The rule of entire abstinence from flesh, though generally insisted upon, was not of universal obligation among the ancient monks. The Carthusians are not allowed to eat flesh, even in the most dangerous sickness. They fast eight months in the year, and in Lent, Advent, and all Fridays, reject all white meats, as eggs, milk, butter, and cheese. On Sundays and holidays they eat together in a common refectory, but on other days they dine alone in their cells, their food being carried to them by a lay brother, who puts it into each cell at a little window, without speaking a word. They are not permitted to eat in any other place but the convent, nor to drink anything but water. According to the rule of Benedict, the monks were allowed as their daily portion (Reg. 33, 40) twelve, or eighteen, ounces of bread, a hemina of wine, and two dishes of vegetables. The flesh of quadrupeds was strictly prohibited, except to the feeble and the sick. When the Lombards, in 580, destroyed the abbey in which Benedict had resided on Mount Cassino, the abbot escaped to Rome, taking with him the weight of the bread and the measure of the wine which were the daily allowance of each monk. No monk is allowed to eat out of the monastery, unless he is at such a distance that he cannot return the same day. The Cistertians never eat flesh except in times of dangerous sickness; unless upon extraordinary occasions, they abstain also from eggs, butter, milk, and cheese, but they can make use of these articles of diet when they have been given in alms. From the Septuagesima until Easter flesh is banished even from the infirmaries. They all take their food together in the refectory. "In preieres and penaunces

Putten hem manye,

Al for the love of oure Lord

Lyveden ful streyte,

In hope to have after

Hevene rich blisse;

As ancres and heremites

That holden hem in hire selles,

And coveiten noght in contree

To carien aboute,

For no likerous liflode

Hire likame to plese."-Piers Ploughman, v. 49.

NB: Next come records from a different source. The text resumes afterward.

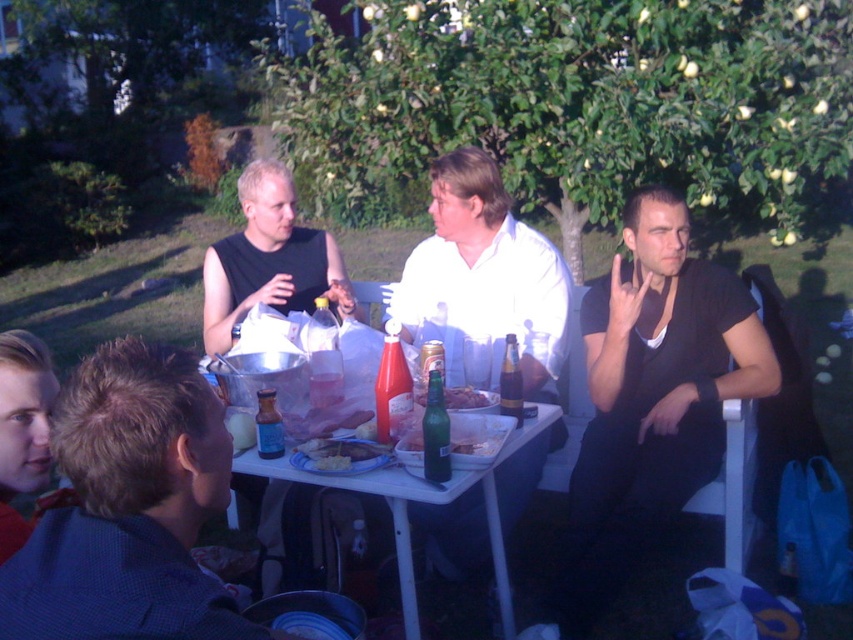
Question: In this image, where is white matte shirt at center located relative to translucent plastic bottle at center?

Choices:
 (A) right
 (B) left

Answer: (A)

Question: Is black matte shirt at right to the right of white creamy food at table center from the viewer's perspective?

Choices:
 (A) no
 (B) yes

Answer: (B)

Question: Does green leafy apple tree at upper center appear over white creamy food at table center?

Choices:
 (A) yes
 (B) no

Answer: (A)

Question: Which of the following is the closest to the observer?

Choices:
 (A) shiny plastic bottle at center
 (B) white plastic table at center
 (C) green glass bottle at table center

Answer: (B)

Question: Which of these objects is positioned farthest from the blue glass bottle at table center?

Choices:
 (A) white plastic table at center
 (B) black matte shirt at right
 (C) brown hair at lower left
 (D) shiny plastic bottle at center

Answer: (B)

Question: Estimate the real-world distances between objects in this image. Which object is farther from the green leafy apple tree at upper center?

Choices:
 (A) shiny plastic bottle at center
 (B) green glass bottle at table center
 (C) white creamy food at table center

Answer: (C)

We have seen that the use of wine was not universally forbidden; but by the early canons the ascetics were prohibited from entering a public house. In the Anglo-Saxon church the priest was enjoined "to keep aloof from all parties assembled for the purpose of singing and carousing, and above all to preserve himself from drunkenness, the besetting sin of his countrymen." By the council of Cloveshoe, all inhabitants of monasteries are forbidden to drink to excess themselves, or to encourage such excess in others; they are to exclude from their entertainment coarse unseemly amusements, and never to allow their cells to become the resort of gleemen, harpers, and buffoons. Yet Alcuin accuses them of being addicted to "secret junketings, and furtive compotations." * In 1521, in the abbey of Whalley, containing about twenty monks, there was expended for red wine, the sum of £33 15s. 8d.; and for white or sweet wine, £9, which at the rate at which wine was then sold would give about eight pipes per annum. The monks of Sallay brewed annually 255 quarters of malted oats and 104 of barley, and as the whole establishment consisted of about seventy persons, each individual would consume about 300 gallons annually; but a large allowance must be made for hospitality.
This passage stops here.